Noi non abbiamo più vino...

News del 16/01/2010 Torna all'elenco delle news

Così Gesù diede inizio ai suoi miracoli a Cana di Galilea

La liturgia di questa seconda domenica del tempo ordinario (anno C) continua a sviluppare il mistero della manifestazione del Signore che abbiamo celebrato nel giorno dell'Epifania. L'antica liturgia cantava: "Oggi la Chiesa si unisce al celeste Sposo: i suoi peccati sono lavati da Cristo nel Giordano; i Magi accorrono alle regali nozze portando doni; l'acqua è mutata in vino a Cana e gli invitati al banchetto sono nella gioia. Alleluia".

In realtà, si può dire che ogni domenica celebriamo il mistero della epifania del Signore. Egli si manifesta a noi nella santa liturgia: ha i tratti del risorto, di colui che ha vinto il male e la morte, che ha cambiato la solitudine in comunione, la tristezza in gioia.
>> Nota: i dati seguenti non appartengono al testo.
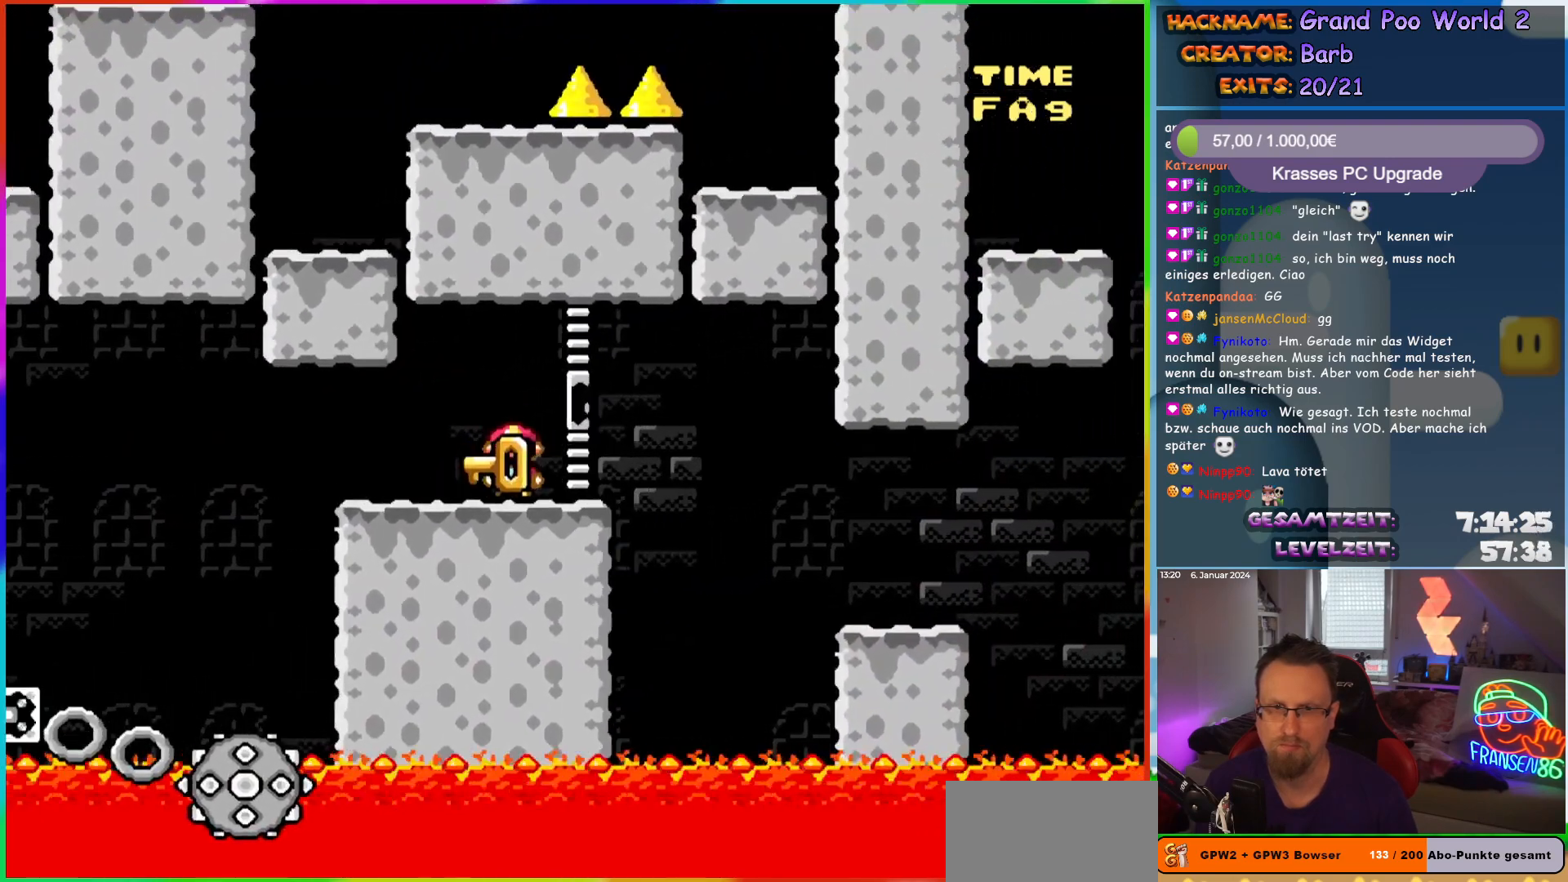
{"buttons": ["A", "X", "DPAD_RIGHT"], "events": [[133, "A", "down"], [250, "A", "up"], [417, "A", "down"]]}
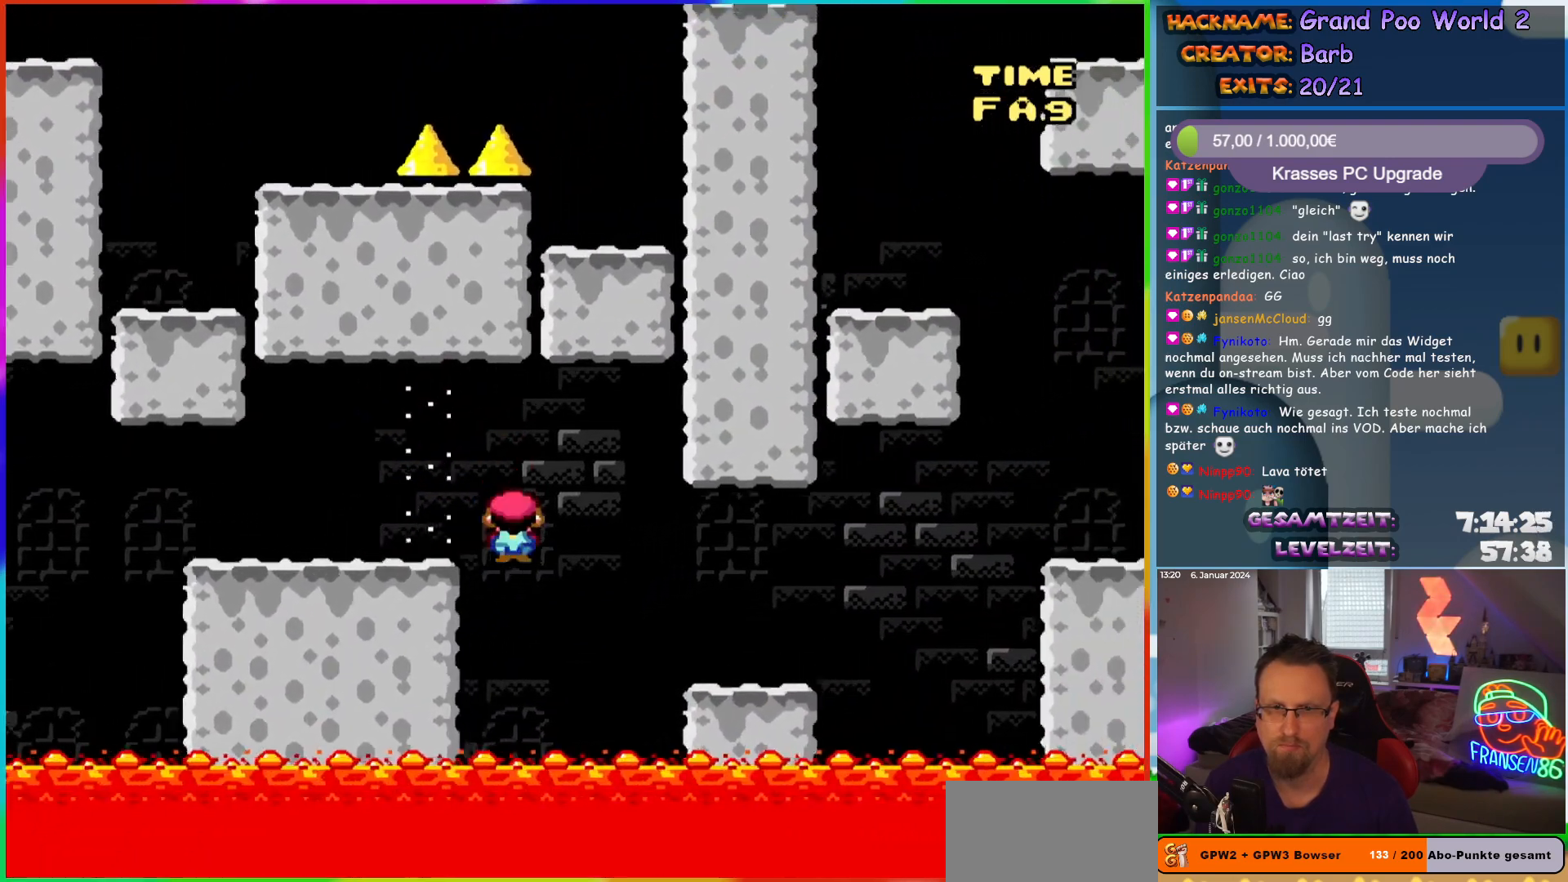
{"buttons": [], "events": [[217, "A", "up"], [367, "DPAD_RIGHT", "up"], [383, "X", "up"]]}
Ogni domenica è Pasqua, il momento più alto dell'Epifania del Signore. Per questo la santa liturgia assume il tono festoso e veste gli abiti della solennità: siamo sottratti dalle nostre case e dai nostri ritmi quotidiani per essere ammessi alla presenza di Dio, per ascoltare la Sua Parola, per rivolgere a Lui la nostra preghiera, per gustare la dolcezza della Sua mensa.

L'evangelista pone l'episodio delle nozze di Cana al termine della narrazione di una settimana di Gesù. Nei primi giorni Gesù era stato con Giovanni Battista al Giordano, nel quarto aveva chiamato i primi discepoli ed era stato con loro, nel settimo giorno conclude recandosi a Cana per partecipare alla festa di nozze di due suoi amici.
Il racconto inizia con una notazione temporale: "Tre giorni dopo ci fu uno sposalizio a Cana di Galilea". Non è a caso che l'evangelista ponga il miracolo di Cana a chiusura della settimana. Egli ricorda a tutti noi che anche la settimana della creazione terminò con il giorno del riposo e della festa. Non solo. Più avanti scriverà che Gesù, tre giorni dopo la sua morte, risuscitò.

Il segno di Cana, perciò, va ben oltre il semplice episodio di quel matrimonio. Unisce il riposo della creazione e l'inizio del tempo nuovo del Signore risorto.

Cana è la festa del cambiamento, è il giorno della rinascita, è il giorno della gioia di stare con il Signore. Cana è la domenica; è il giorno della nostra festa, il giorno nel quale veniamo raccolti e - come scrive il profeta Isaia - siamo "una magnifica corona nella mano del Signore, un diadema regale nella palma del tuo Dio. Nessuno ti chiamerà più 'abbandonatà né la tua terra sarà più detta 'devastatà ma tu sarai chiamata 'mio compiacimento' e la tua terra 'sposatà perché il Signore si compiacerà di te" (Isaia 62, 3-4). Dovremmo riscoprire così la grazia della domenica, il giorno in cui il Signore ci tiene in mano come lo sposo tiene la sposa nel giorno del matrimonio.

Questo brano evangelico è tra quelli che forse conosciamo meglio. Tutti ricordiamo la madre di Gesù che, unica, si accorge che sta finendo il vino. Non è preoccupata per sé o per il suo apparire. I suoi occhi e il suo cuore guardano e si preoccupano che tutti siano felici, che quella festa non sia turbata. Si avvicina quindi al Figlio e gli dice: "Non hanno più vino".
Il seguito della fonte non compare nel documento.